▸ 演習本文
———
中川健氏の徳島県産昆虫標本【新着資料紹介】
動物担当 山田量崇
昨年の8月、故中川健氏(名西(みょうざい)郡石井町)の昆虫標本がご遺族の皆様から当館に寄贈されました。標本はおよそ11,000点。約900冊の文献も合わせれば、20,000点もの大規模な寄贈となりました。
高校教員だった中川氏は、趣味の時間を昆虫採集に充て、休日になると網を持って、時には家族とともに県内を走り回っていたそうです。学会や同好会などには所属していなかったようですが、残された手紙からは、県内外の同志と頻繁に情報交換をしていたことがうかがえます。
コレクションの大部分を占めるのが甲虫類で、とくにカミキリムシやオサムシの標本が目立ちます。一方で、氏の興味は甲虫に留まらず、チョウやトンボ、セミなどにも及び、特定のグループに偏ることなく集められていることがわかります。このコレクションの特徴は、ほぼすべてが徳島県産の標本であることです。地元の昆虫をまんべんなく採集されていることは特筆すべきで、幅広く集められた氏のコレクションは徳島県の貴重な財産になるばかりか、自然環境の保全を考えるための基礎資料にもなります。
———
▸ 取り組む課題
a) 本文の内容を2文でまとめるとどうなりますか。
b) 本文のうち、「中川健氏の徳島県産昆虫標本【新着資料紹介】」から始まり「していたことがうかがえます。」まで続く部分を、一字一句変えずに書き写してください。
この一覧は本文とは関係のない別個の資料です。

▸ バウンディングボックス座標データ
———
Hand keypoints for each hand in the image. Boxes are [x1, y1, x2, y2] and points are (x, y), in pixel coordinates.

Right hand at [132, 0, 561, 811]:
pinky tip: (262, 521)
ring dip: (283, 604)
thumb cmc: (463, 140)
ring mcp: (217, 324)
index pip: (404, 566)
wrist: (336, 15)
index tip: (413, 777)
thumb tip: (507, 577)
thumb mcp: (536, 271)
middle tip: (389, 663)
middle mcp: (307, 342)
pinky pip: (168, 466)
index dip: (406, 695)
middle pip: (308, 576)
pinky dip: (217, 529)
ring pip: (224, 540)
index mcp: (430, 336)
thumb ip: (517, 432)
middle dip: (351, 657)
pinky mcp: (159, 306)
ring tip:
———
▸ 課題別の解答
a) 昨年8月、故中川健氏の昆虫標本約11,000点が、約900冊の文献とともにご遺族から当館に寄贈されました。甲虫類を中心にチョウやトンボ、セミなどにも及ぶこのコレクションはほぼすべてが徳島県産で、県の貴重な財産であり、自然環境の保全を考える基礎資料にもなります。

b)
中川健氏の徳島県産昆虫標本【新着資料紹介】
動物担当 山田量崇
昨年の8月、故中川健氏(名西(みょうざい)郡石井町)の昆虫標本がご遺族の皆様から当館に寄贈されました。標本はおよそ11,000点。約900冊の文献も合わせれば、20,000点もの大規模な寄贈となりました。
高校教員だった中川氏は、趣味の時間を昆虫採集に充て、休日になると網を持って、時には家族とともに県内を走り回っていたそうです。学会や同好会などには所属していなかったようですが、残された手紙からは、県内外の同志と頻繁に情報交換をしていたことがうかがえます。